According to the project proposal, during the second week I am supposed to start the benchmarking process with a bunch of large-category synthentic spectra. Thus, I started to generate a bunch of large synthetic spectra.

Firstly, I create a synthetic spectrum generator. This module is to synthesize various spectra for the benchmarking process based on 4 groups:

Large and LTE spectra.
Large and non-LTE spectra.
Narrow and LTE spectra.
Narrow and non-LTE spectra.

Generated spectra are stored in ./data/<spectrum-type>/spectrum in RADIS .spec file, while their corresponding ground-truths are stored in ./data/<spectrum-type>/ground-truth in JSON format. For each spectrum type, after acquiring most stable fitting pipeline, the model, the algorithm and other specific settings will be stored as a model file in ./fitting-module/<spectrum-type>/model.py.

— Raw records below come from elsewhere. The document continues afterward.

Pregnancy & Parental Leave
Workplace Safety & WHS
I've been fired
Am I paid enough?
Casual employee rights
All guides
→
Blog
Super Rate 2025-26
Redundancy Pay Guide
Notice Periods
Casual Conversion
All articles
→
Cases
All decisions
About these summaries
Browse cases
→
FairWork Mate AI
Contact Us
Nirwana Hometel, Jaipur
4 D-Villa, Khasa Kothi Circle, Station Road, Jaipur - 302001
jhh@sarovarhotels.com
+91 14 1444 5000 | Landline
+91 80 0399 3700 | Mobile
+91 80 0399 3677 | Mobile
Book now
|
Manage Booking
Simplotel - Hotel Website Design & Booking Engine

For example, I want to generate a synthetic LTE spectrum whose ground-truth as:

Molecule: CO2.
HITRAN isotope ID: 1 (12C16O2).
Wavelength range: from 3300 cm-1 to 3700 cm-1.
Pressure: 0.005 bar.
Tgas: 3000 C.
Mole fraction: 0.01
Path length: 1 cm.
Experimental slit: 1.4 mm.

Then, the JSON generated and registered for this spectrum is going to be like this:

{
"fileName": "synth-CO2-1-3300-3700-cm-1-P0.005-t3000-v-r-mf0.01-p1-sl1.4nm.spec",
"molecule": "CO2",
"isotope": "1",
"wmin": 3300,
"wmax": 3700,
"wunit": "cm-1",
"pressure": 0.005,
"mole_fraction": 0.01,
"path_length": 1,
"slit": "1.4 nm",
"fit": {
"Tgas": 3000,
"bound_Tgas": [
2500,
4000
]
}
}

As you can see, the fileName specifies .spec file - the file which stores our experimental spectrum - in the data directory. Other parameters can be seen above. For the fit group, it contains fit parameters, initial fitting value, and the fitting boundaries. For example, in the JSON file above, we fit the Tgas parameter whose initial value is 3000 C, upper bound and lower bound are 2500 C and 4000 C respectively.

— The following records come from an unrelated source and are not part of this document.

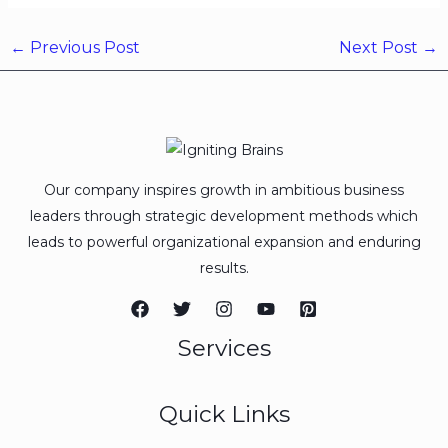
←
Previous Post
Next Post
→
Our company inspires growth in ambitious business
leaders through strategic development methods which
leads to powerful organizational expansion and enduring
results.
Services
Quick Links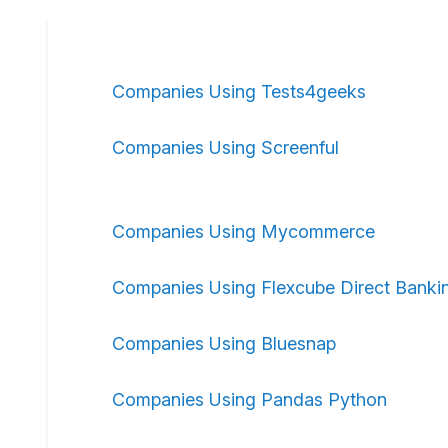
Companies Using Tests4geeks
Companies Using Screenful
Companies Using Mycommerce
Companies Using Flexcube Direct Banki
Companies Using Bluesnap
Companies Using Pandas Python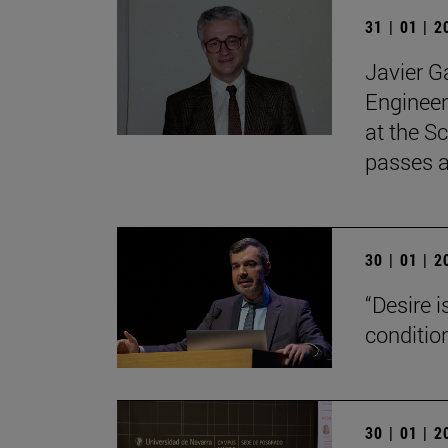
31 | 01 | 
Javier G
Engineer
at the Sc
passes 
30 | 01 | 
“Desire 
conditio
30 | 01 | 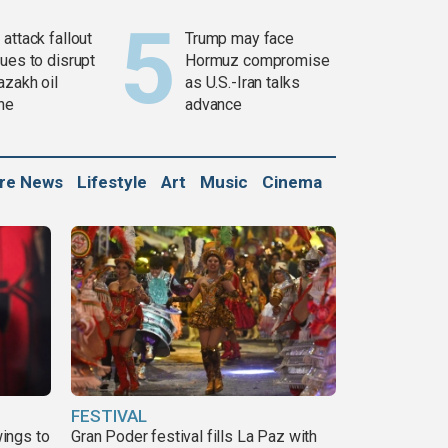
attack fallout
Trump may face
ues to disrupt
Hormuz compromise
azakh oil
as U.S.-Iran talks
ine
advance
ure News
Lifestyle
Art
Music
Cinema
FESTIVAL
ings to
Gran Poder festival fills La Paz with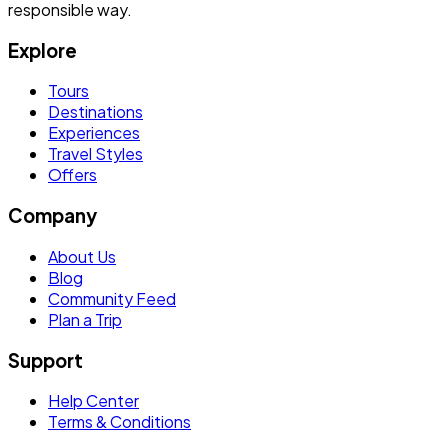
responsible way.
Explore
Tours
Destinations
Experiences
Travel Styles
Offers
Company
About Us
Blog
Community Feed
Plan a Trip
Support
Help Center
Terms & Conditions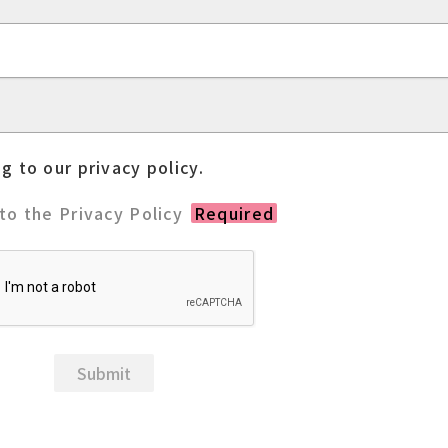
g to our privacy policy.
 to the Privacy Policy
Required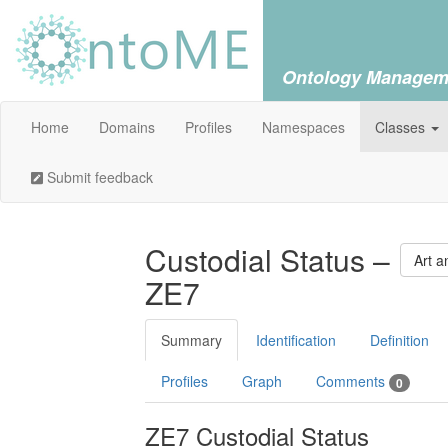
Ontology Managem
Home
Domains
Profiles
Namespaces
Classes
Submit feedback
Custodial Status –
Art a
ZE7
Summary
Identification
Definition
Profiles
Graph
Comments
0
ZE7 Custodial Status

Then, for the given initial conditions, and initial Tgas value, we have this RADIS-calculated spectrum:

To make it look like an experimental one, after applying slit and around 0.2 mm of offset, noises will be added with scale at 1% of max radiance value.

s_wav, s_val = s.get('radiance')
noise_scale = max([val for val in s_val if not(math.isnan(val))]) * 0.005 # Prevent NaN
s_val += np.random.normal(size = s_val.size, scale = noise_scale)

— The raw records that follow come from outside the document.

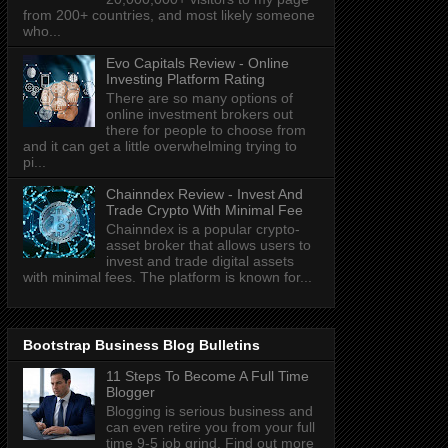
from 200+ countries, and most likely someone
who...
Evo Capitals Review - Online
Investing Platform Rating
There are so many options of
online investment brokers out
there for people to choose from
and it can get a little overwhelming trying to
pi...
Chainndex Review - Invest And
Trade Crypto With Minimal Fee
Chainndex is a popular crypto-
asset broker that allows users to
invest and trade digital assets
with minimal fees. The platform is known for...
Bootstrap Business Blog Bulletins
11 Steps To Become A Full Time
Blogger
Blogging is serious business and
can even retire you from your full
time 9-5 job grind. Find out more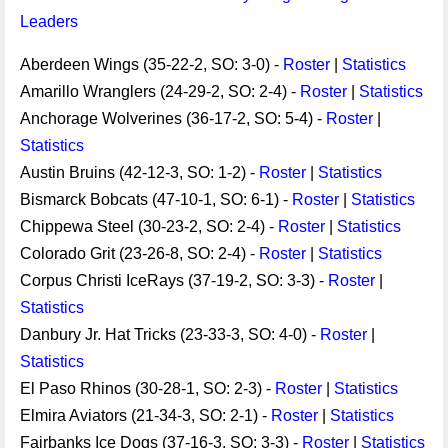
Leaders
Aberdeen Wings (35-22-2, SO: 3-0) -
Roster
|
Statistics
Amarillo Wranglers (24-29-2, SO: 2-4) -
Roster
|
Statistics
Anchorage Wolverines (36-17-2, SO: 5-4) -
Roster
|
Statistics
Austin Bruins (42-12-3, SO: 1-2) -
Roster
|
Statistics
Bismarck Bobcats (47-10-1, SO: 6-1) -
Roster
|
Statistics
Chippewa Steel (30-23-2, SO: 2-4) -
Roster
|
Statistics
Colorado Grit (23-26-8, SO: 2-4) -
Roster
|
Statistics
Corpus Christi IceRays (37-19-2, SO: 3-3) -
Roster
|
Statistics
Danbury Jr. Hat Tricks (23-33-3, SO: 4-0) -
Roster
|
Statistics
El Paso Rhinos (30-28-1, SO: 2-3) -
Roster
|
Statistics
Elmira Aviators (21-34-3, SO: 2-1) -
Roster
|
Statistics
Fairbanks Ice Dogs (37-16-3, SO: 3-3) -
Roster
|
Statistics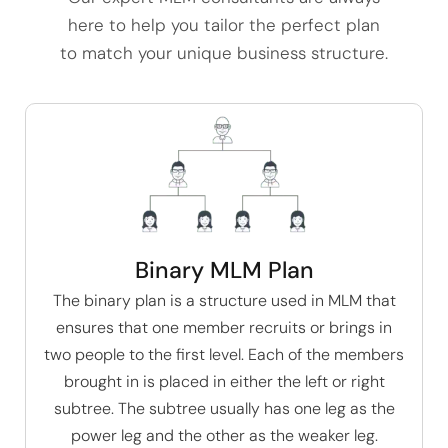
here to help you tailor the perfect plan
to match your unique business structure.
Binary MLM Plan
The
binary plan
is a structure used in MLM that
ensures that one member recruits or brings in
two people to the first level. Each of the members
brought in is placed in either the left or right
subtree. The subtree usually has one leg as the
power leg and the other as the weaker leg.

Then, I reproduce dilatation by applying non-linear transformation, with scale 0.66% of deviation.

wav_mean = np.mean([wav for wav in s_wav if not(math.isnan(wav))])
s_wav = wav_mean + (s_wav - wav_mean) * 1.0066

Finally, the noise-added spectrum will be save as .spec file and its information will be stored as formatted JSON structure. The noise-added spectrum is like this:

We can see the difference between these two spectra using plot_diff():

These files will later be used for benchmarking process to test multiple fitting pipelines, and more files will definitely be added later.

About the fitting module, now I am still stuck with the development of it. The development seems harder and requires more time than I expected. I will try my best to keep up with the deadlines.